L'Assemblée nationale du Vietnam va examiner à partir de mercredi des réformes visant à supprimer 20% des emplois publics sur cinq ans, une "révolution" selon les autorités communistes qui veulent ainsi donner un coup de fouet à une économie déjà en plein essor.
Dans le cadre de ce projet, le nombre de ministères et d'agences gouvernementales sera ramené de 30 à 22. La fonction publiques, les médias d'Etat, la police et l'armée subiront également des restructurations.
Cette initiative n'est pas sans rappeler celle du président américain Donald Trump et d'Elon Musk, dont l'objectif est de couper tous azimuts dans les budgets fédéraux aux États-Unis, ou du président argentin Javier Milei qui a fait licencier plus de 33.000 fonctionnaires.
Mais il s'agit cette fois du Vietnam communiste, dont le gouvernement dit vouloir supprimer un emploi sur cinq financé par les fonds publics au cours des cinq prochaines années. Quelque 100.000 fonctionnaires seront licenciés ou se verront proposer un départ anticipé à la retraite.
Selon les autorités, les économies pourraient s'élever à 113.000 milliards de dongs, soit plus de 4,3 milliards d'euros, sur la période, malgré des coûts supérieurs -presque 5 milliards- pour les retraites et les indemnités de départ.
- "Eliminer les tumeurs" -
Si l'Assemblée nationale, contrôlée par le Parti communiste, doit donner son accord final lors d'une session qui débutera mercredi, la cure d'amaigrissement a déjà commencé.
M. Thanh, qui utilise un pseudonyme pour protéger son identité, a expliqué à l'AFP que sa carrière de 12 ans en tant que producteur de télévision avait été interrompue de manière "violente" le mois dernier, lorsque la chaîne d'information contrôlée par l'Etat pour laquelle il travaillait a été fermée.
Cinq chaînes de télévision publiques au total ont à ce jour rendu l'antenne.
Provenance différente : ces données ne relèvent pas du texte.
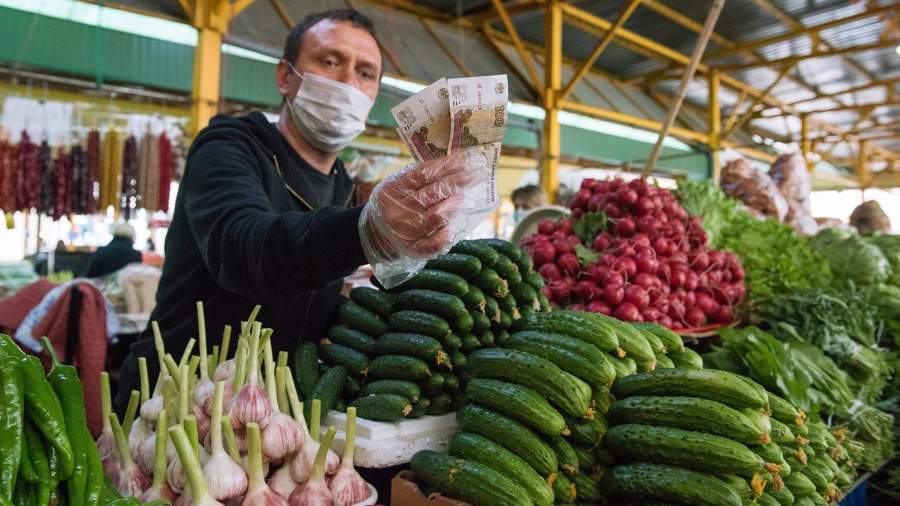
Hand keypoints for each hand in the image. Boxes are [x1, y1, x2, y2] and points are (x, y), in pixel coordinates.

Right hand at [360, 151, 489, 259]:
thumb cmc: (395, 205)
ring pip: (436, 217)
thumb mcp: (398, 186)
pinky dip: (449, 231)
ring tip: (463, 197)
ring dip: (454, 205)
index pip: (421, 175)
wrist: (377, 235)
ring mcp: (405, 233)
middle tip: (473, 176)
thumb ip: (420, 176)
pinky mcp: (415, 250)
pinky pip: (436, 242)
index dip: (445, 167)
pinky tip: (455, 223)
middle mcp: (396, 212)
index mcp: (390, 191)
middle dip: (455, 183)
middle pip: (431, 195)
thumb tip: (456, 163)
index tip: (464, 161)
"C'est douloureux d'en parler", confie cet homme de 42 ans, reconverti en chauffeur de taxi pour joindre les deux bouts. "Avant, j'étais fier de parler de mon travail aux gens (...) Maintenant, j'ai l'impression d'avoir perdu mon honneur."
S'appuyant sur une croissance économique de 7,1% en 2024, le Vietnam vise les 8% pour cette année.
Mais l'inquiétude monte quant à la vulnérabilité potentielle du pays, très dépendant de ses exportations, aux droits de douane imposés par la nouvelle administration Trump. Les craintes concernent également sa bureaucratie pléthorique et une campagne anti-corruption très médiatisée qui a ralenti les transactions quotidiennes.
Le secrétaire général du Parti communiste To Lam, entré en fonction à la suite du décès de son prédécesseur en juillet, est déterminé à ce que le Vietnam devienne un pays à revenu intermédiaire d'ici à 2030 et fasse un bond dans les rangs des pays à revenu élevé à l'horizon 2045.
En décembre, il a prévenu que les agences de l'Etat ne devaient pas devenir des "planques pour les fonctionnaires médiocres".
"Si nous voulons un corps sain, nous devons parfois prendre des médicaments amers et endurer la douleur pour éliminer les tumeurs", a-t-il même métaphorisé.
- Corruption -
Pour Nguyen Khac Giang, chercheur à l'institut ISEAS de Singapour, "l'ambition primordiale" du Parti communiste, accélérée depuis l'entrée en fonction de To Lam, "est de favoriser un système plus léger et plus réactif pour répondre aux défis économiques et de gouvernance modernes du Vietnam".
Dans les heures suivant la nomination du secrétaire général, le PCV avait annoncé avoir accepté la démission de quatre de ses membres pour "violation des règles" et afin de lutter "contre la corruption".
Mais dans un pays où le népotisme est un problème persistant -- le Vietnam étant classé 83e sur 180 pays dans l'indice de perception de la corruption de Transparency International --, la mise en oeuvre de la réforme de la fonction publique soulèvera de nombreux défis.
Vu Quynh Huong, fonctionnaire de 51 ans, craint paradoxalement que les plus compétents, qui auront la possibilité de migrer vers le privé, soient ceux qui finissent par partir.
"J'envisage de prendre une retraite anticipée, je peux travailler en tant que consultante indépendante ou pour mon entreprise familiale", a-t-elle témoigné auprès de l'AFP.